As union members watched the UAW President Shawn Fain’s broadcast, Simmons’s plant was the very first of the three called to walk out.

She said she will never forget that moment.

The Local 900 union hall, originally quiet enough to hear a pin drop, was quickly filled with the sound of auto workers shuffling to leave. “We turned Michigan Avenue red that night,” Simmons said, as those approaching the picket line wore red in solidarity.

As secretary of community service for the UAW, Simmons was one of the committee members facilitating the strike and providing hot meals to union workers. Every night of the strike, Simmons was at the union hall, from midnight to 7 a.m.

The strike lasted 46 days.

On October 30, the Big Three made tentative deals with the UAW that were ratified on November 8 by 64 percent of workers at all three plants.
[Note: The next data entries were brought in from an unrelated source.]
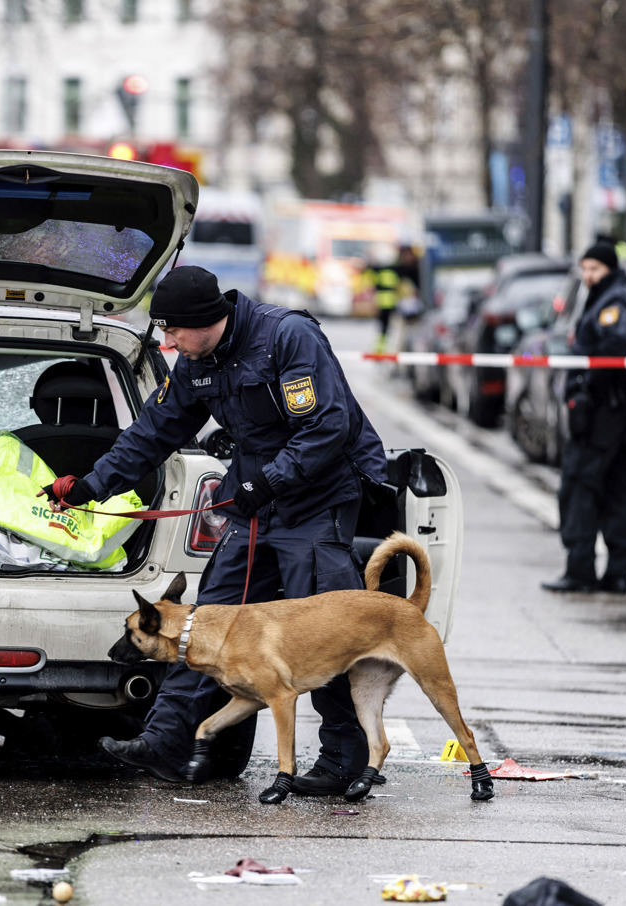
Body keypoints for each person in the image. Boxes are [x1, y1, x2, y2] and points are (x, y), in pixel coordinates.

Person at [43, 265, 388, 795]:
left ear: (207, 320)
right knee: (199, 626)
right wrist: (92, 485)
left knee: (323, 634)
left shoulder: (287, 337)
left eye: (173, 330)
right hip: (254, 506)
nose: (168, 342)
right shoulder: (195, 360)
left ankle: (343, 759)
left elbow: (327, 426)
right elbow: (154, 430)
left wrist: (268, 482)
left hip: (315, 504)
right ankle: (165, 742)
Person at [542, 243, 626, 594]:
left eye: (595, 269)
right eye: (585, 269)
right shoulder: (608, 298)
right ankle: (617, 573)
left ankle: (581, 570)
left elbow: (614, 347)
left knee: (579, 487)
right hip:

These new contracts were a historic win for the UAW, which included restoring regular cost-of-living wage adjustments to offset inflation and granting union workers an immediate pay increase of 11 percent; union members would see total a pay increase of 25 percent over the course of the four-and-a-half-year deal.
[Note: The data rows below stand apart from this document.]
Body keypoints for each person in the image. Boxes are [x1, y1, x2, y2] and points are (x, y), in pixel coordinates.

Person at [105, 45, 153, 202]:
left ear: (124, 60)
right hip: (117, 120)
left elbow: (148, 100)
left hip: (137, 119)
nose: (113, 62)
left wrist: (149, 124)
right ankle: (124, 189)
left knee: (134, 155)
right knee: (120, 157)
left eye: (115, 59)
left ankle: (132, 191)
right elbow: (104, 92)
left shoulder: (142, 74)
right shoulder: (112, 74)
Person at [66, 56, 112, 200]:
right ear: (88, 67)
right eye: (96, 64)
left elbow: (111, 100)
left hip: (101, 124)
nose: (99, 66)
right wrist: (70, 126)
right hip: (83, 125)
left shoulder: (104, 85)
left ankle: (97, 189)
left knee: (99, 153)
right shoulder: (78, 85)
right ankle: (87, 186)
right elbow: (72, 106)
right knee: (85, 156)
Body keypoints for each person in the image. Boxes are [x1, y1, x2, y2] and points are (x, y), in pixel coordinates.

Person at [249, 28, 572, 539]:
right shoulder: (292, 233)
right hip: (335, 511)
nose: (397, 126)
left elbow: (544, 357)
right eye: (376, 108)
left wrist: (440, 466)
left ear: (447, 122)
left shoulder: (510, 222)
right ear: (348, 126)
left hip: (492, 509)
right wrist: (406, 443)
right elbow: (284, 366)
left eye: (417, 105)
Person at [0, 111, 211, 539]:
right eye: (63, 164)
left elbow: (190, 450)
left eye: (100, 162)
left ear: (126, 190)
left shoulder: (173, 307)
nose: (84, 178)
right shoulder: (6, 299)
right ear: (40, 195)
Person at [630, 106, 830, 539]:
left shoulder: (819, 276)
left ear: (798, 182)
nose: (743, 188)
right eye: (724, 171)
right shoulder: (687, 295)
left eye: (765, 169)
Simmons is a union representative for United Auto Workers (UAW) Local 900, and she was one of the workers who grabbed headlines during the union’s historic strike last year. (Photo by Emma Delahanty)

Enter Electric Vehicles

Last December, Michigan Governor Gretchen Whitmer issued an executive directive aiming to convert all state-owned and -operated vehicles to zero-emission vehicles by 2040, a move intended to reduce air and noise pollution in the state. For auto workers, that might mean fewer jobs. EVs require 30-to-40 percent less labor, according to the UAW’s “Taking the High Road: Strategies for a Fair EV Future” report.
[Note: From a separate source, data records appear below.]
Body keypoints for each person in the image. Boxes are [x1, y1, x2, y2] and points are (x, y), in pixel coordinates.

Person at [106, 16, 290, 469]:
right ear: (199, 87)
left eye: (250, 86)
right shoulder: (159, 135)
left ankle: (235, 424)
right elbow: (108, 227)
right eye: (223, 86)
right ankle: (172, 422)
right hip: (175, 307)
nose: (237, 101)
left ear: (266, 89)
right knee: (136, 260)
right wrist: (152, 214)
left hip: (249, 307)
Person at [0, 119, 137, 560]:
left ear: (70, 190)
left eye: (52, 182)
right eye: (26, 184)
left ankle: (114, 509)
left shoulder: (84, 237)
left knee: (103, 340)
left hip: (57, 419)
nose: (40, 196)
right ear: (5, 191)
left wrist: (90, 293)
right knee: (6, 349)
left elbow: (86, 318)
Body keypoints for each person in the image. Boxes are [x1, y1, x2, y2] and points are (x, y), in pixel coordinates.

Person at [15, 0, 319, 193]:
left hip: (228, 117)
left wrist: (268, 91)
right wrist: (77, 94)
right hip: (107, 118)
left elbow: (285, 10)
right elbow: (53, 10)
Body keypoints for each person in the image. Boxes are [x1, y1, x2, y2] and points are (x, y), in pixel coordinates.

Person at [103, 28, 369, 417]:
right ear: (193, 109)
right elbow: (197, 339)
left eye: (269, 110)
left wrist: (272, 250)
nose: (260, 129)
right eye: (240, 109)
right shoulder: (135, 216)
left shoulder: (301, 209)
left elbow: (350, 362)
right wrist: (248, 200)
That’s why Simmons said she was against EVs. “I can’t in good faith support anything that I think will jeopardize my brothers’ and sisters’ jobs,” she said.

Meanwhile, the UAW’s Fain, who is trying to organize Tesla, a leading EV manufacturer, said he knows EVs are part of the future. “We have to embrace it, we have to endorse it and we have to lead it. We’re going to do whatever we can to make it work for the working-class people,” he told BusinessWeek.

Fain was elected in March of 2023 and he has been credited with turning the union around, and running a successful strike. Simmons said she didn’t vote for him, because he wasn’t well known at that point. “Am I impressed with him? Very,” she said.

Simmons admitted that the pay raise was a major factor in the new contract negotiated by Fain, but the part she’s most proud of is that younger workers can make a livable wage. Those who have been earning below the top hourly wage of $32 will get more than $40 over the next four-and-a-half years.

Indeed, the strike eliminated the tiered wage system that was instituted in the 1970s and 1980s, when the auto industry began struggling against foreign competition; the tiered wages meant that newly hired auto workers received substantially lower pay and fewer benefits than long-time workers.

Tiffanie Simmons with her father Larry Simmons in 2003, her prom date. He also works for Ford. (Credit: Courtesy of Larry Simmons)

“To be able to be in a plant and make good money, and actually having a good job is great for me,” said Simmons’s younger brother Rodney Johnson, who is 22.

Johnson said Simmons has been a role model for him. “My sister has always been one to be self-ambitious, always been the one in our family doing the right thing,” he said.

With overtime and night pay, Simmons now makes about $150,000 a year, she said.

As the UAW expands its reach throughout the country, Simmons and her co-workers said they hope she will grow with the movement. “She’s a bright light in the UAW,” said her fellow union representative, Charles Wade.

The UAW has failed to unionize foreign-owned automaker plants before, but that changed in April, as workers at the Volkswagen Chattanooga Assembly Plant in Tennessee overwhelmingly voted to join the union. “A freaking victory,” Simmons said, adding that she believes there will be more.

But, in May, Simmons and her UAW colleagues got a reminder of just how much work lies ahead: workers at two Mercedes-Benz plants in Alabama voted against unionization.